It would have been beneficial if investors looked to understand what is actually going on in China and the motivations behind recent policies.

Chinese authorities have grasped the need for structural changes to their economy.

There is an intentional effort to balance the economy from focusing on just the two cornerstones which were high exports and heavy investment into commercial and public infrastructure.

These have been successful in making China a competitive supply economy, and Western investors have profited immensely from these policies.

Chinese consumers, though, have not had adequate ascent in income to sustain this supply economy.

The story can be told through multiple narratives from the vacant business malls and commercial real estate across regions of the country, to the low rate of household savings.

China has to diversify its economy by promoting more middle-income opportunities.

That means a conscious structural change towards an innovation-based economy which will sustainably raise incomes of a growing skilled labour force.

Wisely, China has not waited for investors to kicks-tart its industries. That government’s five-year plan includes spending US$1,7 trillion on sectors including IT and green energy.

Western investors have not taken to this macro-economic analysis. Instead, according to narratives advanced by Western news organisations, China is culpable of causing panic in capital markets.

This is regardless of the fact that China actually achieved its planned half-year growth rate target of seven percent.

Impressions are meant to depict China as threatening further global slowdown; ignoring the fact, of course, that the Eurozone at the moment is really the grand laggard among major economies.

There’s hypocrisy in conveying China’s currency devaluation as mercantile or insensitive to the effects to the global economy.

Devaluation is a reasonable response to a falling demand for Chinese exports by depressed Western markets failing to stimulate their economies.

Moreover, a few months ago, the US federal reserve proclaimed that when making monetary decisions, it should not be held to expectations as the world’s central bank.

On the periphery of this argument, it is true that China’s recent moves have also affected Africa and so-called emerging markets.

To what extent is it China’s fault that African economies have not bothered to diversify so as to mitigate commodity dependence or Chinese investment?

My aim is not to launch a diatribe against Western financial investors.

Instead, I hope to illuminate how short-term financialised capitalism has become the self-preserving, disastrous epicentre of the global economy.

Not only does it fail to reflect on its own shortcomings, it is disparaging to alternative economic approaches.

It is financialised capitalism that was behind the Great Recession of 2007 and many lesser harmful recessions before then.

It has exacerbated inequality.

But such is the power of financial capitalism that it has bought governance of the global economy such as the IMF, European Central Bank and US policy-makers.

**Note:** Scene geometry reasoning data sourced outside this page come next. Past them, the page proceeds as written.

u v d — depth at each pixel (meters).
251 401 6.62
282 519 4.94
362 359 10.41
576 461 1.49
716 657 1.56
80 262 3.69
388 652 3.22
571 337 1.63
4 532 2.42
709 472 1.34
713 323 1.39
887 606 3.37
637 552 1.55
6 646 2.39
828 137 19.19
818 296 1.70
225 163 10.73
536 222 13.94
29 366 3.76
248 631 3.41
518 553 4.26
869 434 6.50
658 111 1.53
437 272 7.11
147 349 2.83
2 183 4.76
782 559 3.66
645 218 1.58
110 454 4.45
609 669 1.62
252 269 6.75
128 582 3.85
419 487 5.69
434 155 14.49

For several years now, it has paid to enforce the dominant economic theory of our time. Austerity is nothing more than a mechanism of expediting investor payback for national debt.

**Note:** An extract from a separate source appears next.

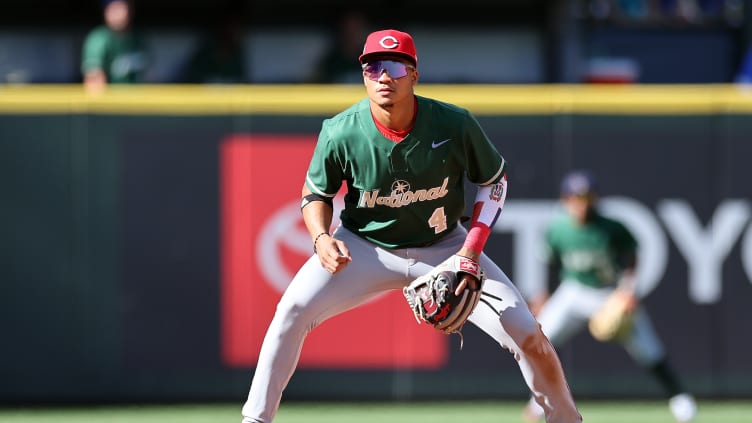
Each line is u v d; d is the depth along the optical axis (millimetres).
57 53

So the challenge now, as markets have shown with China, is that nations are unable to structure their own economies without being held in contempt of financialised capitalism.

Argentina, Greece, Ghana and India are just a few countries that have struggled against the pressures of financialised capitalism.

Policy-makers find it difficult to attend to their respective macro-economic fundamentals without being positioned as being at odds with the demands of short-term investors.

Of course, it would be naïve to say some of these countries do not make useless policy decisions which ruin their own economies.

That happens a lot.

We also cannot deny the important role that finance and capital markets have to play in economic development.

It is just unfortunate that short-term financial capitalism has elevated to be the greatest hindrance to nations trying to design their own economies.